Interfector
Interfector

Reputation: 1898

How can I mutate a shared variable from multiple threads, disregarding data races?

How can I mutate the variable i inside the closure? Race conditions are considered to be acceptable.

use rayon::prelude::*;

fn main() {

    let mut i = 0;
    let mut closure = |_| {
        i = i + 1;
    };

    (0..100).into_par_iter().for_each(closure);
}

This code fails with:

error[E0525]: expected a closure that implements the `Fn` trait, but this closure only implements `FnMut`
  --> src\main.rs:6:23
   |
6  |     let mut closure = |_| {
   |                       ^^^ this closure implements `FnMut`, not `Fn`
7  |         i = i + 1;
   |         - closure is `FnMut` because it mutates the variable `i` here
...
10 |     (0..100).into_par_iter().for_each(closure);
   |                              -------- the requirement to implement `Fn` derives from here

Upvotes: 12

Views: 1507

Answers (4)

user4815162342
user4815162342

Reputation: 154866

The accepted answer explains the situation thoroughly - you definitely don't want data races in your code, because they are undefined behavior, and distinct from the more general "race conditions". Nor do you need data races to update shared data, there are better efficient ways to do that. But to satisfy curiosity, this answer attempts to answer the question as literally asked - if you were reckless enough to intentionally ignore data races and incur undefined behavior at your own peril, could you do it in unsafe Rust?

You indeed can. Code and discussion in this answer is provided for educational purposes, such as to check what kind of code the compiler generates. If code that intentionally incurs UB offends you, please stop reading here. You've been warned. :)

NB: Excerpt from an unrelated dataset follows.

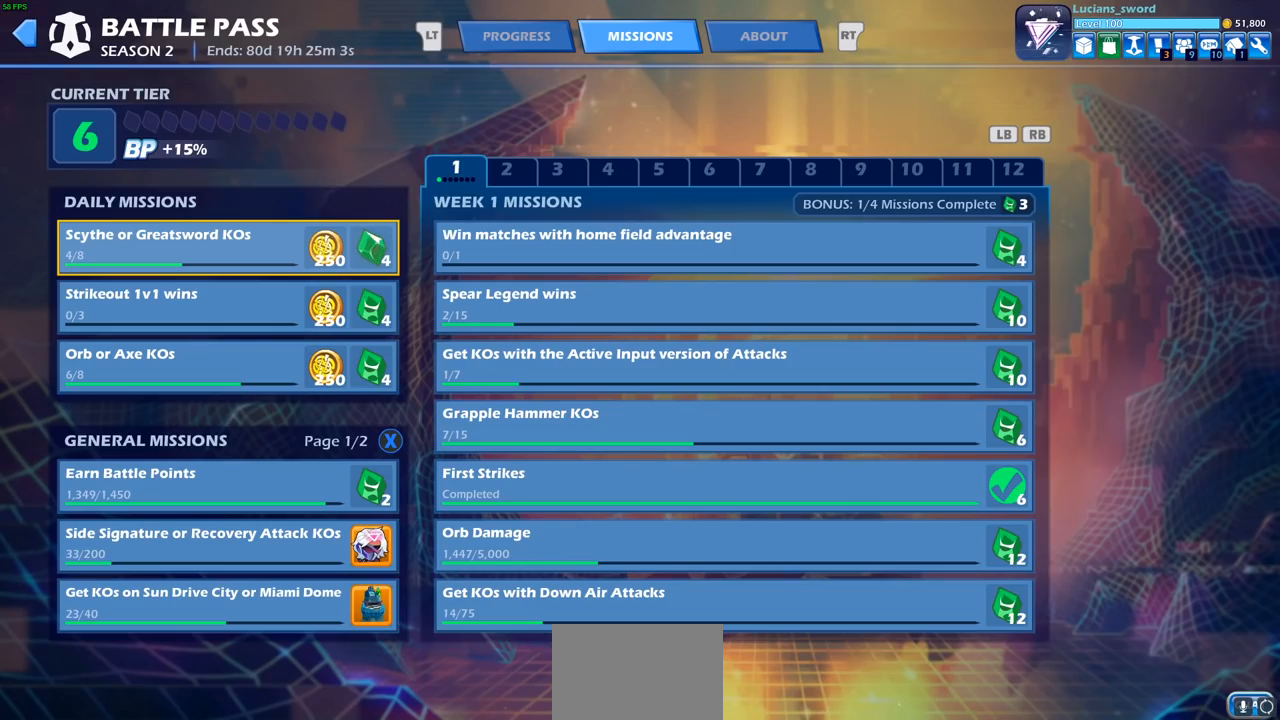
{"buttons": [], "left_stick": "center", "right_stick": "center", "events": []}
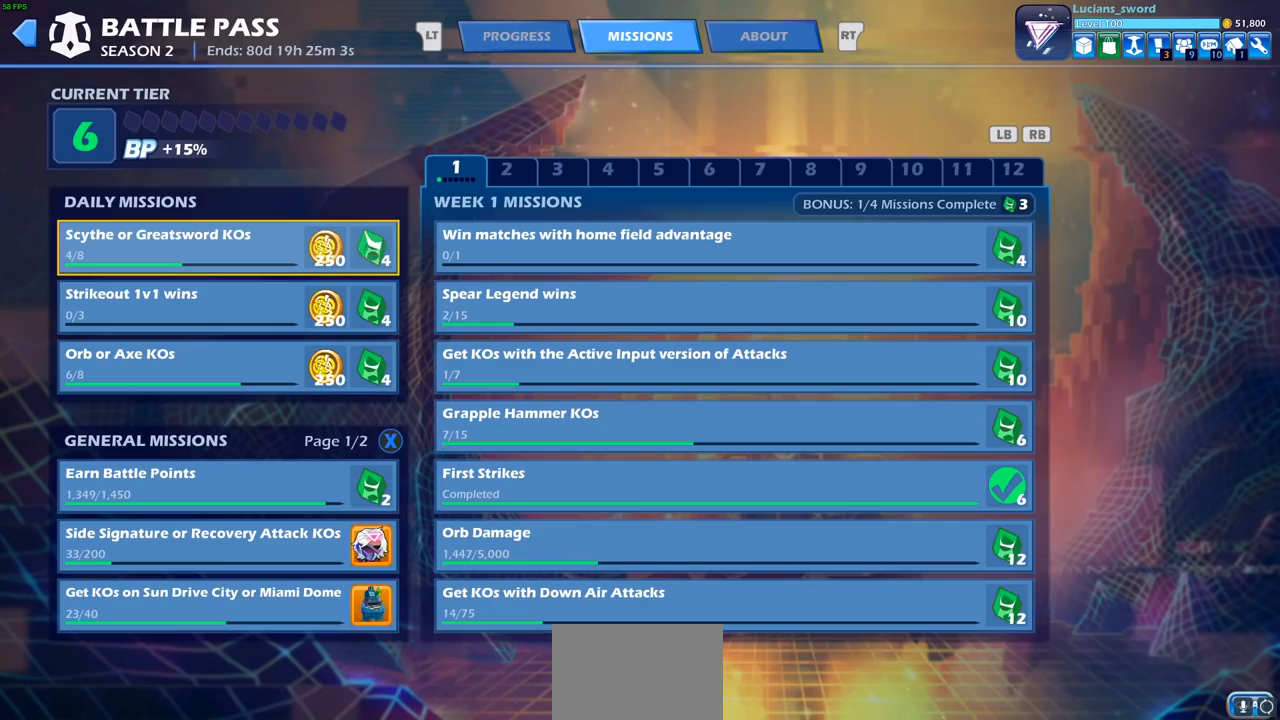
{"buttons": [], "left_stick": "center", "right_stick": "center", "events": []}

The obvious way to convince Rust to allow this data race is to create a raw pointer to mut i, send the pointer to the closure, and dereference it to mutate i. This dereference is unsafe because it leaves it to the programmer to ensure that no mutable references exist simultaneously, and that writes to the underlying data are synchronized with other accesses to it. While we can easily ensure the former by just not creating a reference, we obviously won't ensure the latter:

// Must wrap raw pointer in type that implements Sync.
struct Wrap(*mut i32);
unsafe impl Sync for Wrap {}

// Contains undefined behavior - don't use this!
fn main() {
    let mut i = 0;
    let i_ptr = Wrap(&mut i as *mut i32);
    let closure = |_| {
        unsafe { *i_ptr.0 = *i_ptr.0 + 1 }; // XXX: UB!
    };

    (0..100).into_par_iter().for_each(closure);
    println!("{}", i);
}

Playground

Note that pointers don't implement Sync or Send, so they require a wrapper to use them in threads. The wrapper unsafely implements Sync, but this unsafe is actually not UB - accessing to the pointer is safe, and there would be no UB if we, say, only printed it, or even dereferenced it for reading (as long as no one else writes to i). Writing to the dereferenced pointer is where we create UB, and that itself requires unsafe.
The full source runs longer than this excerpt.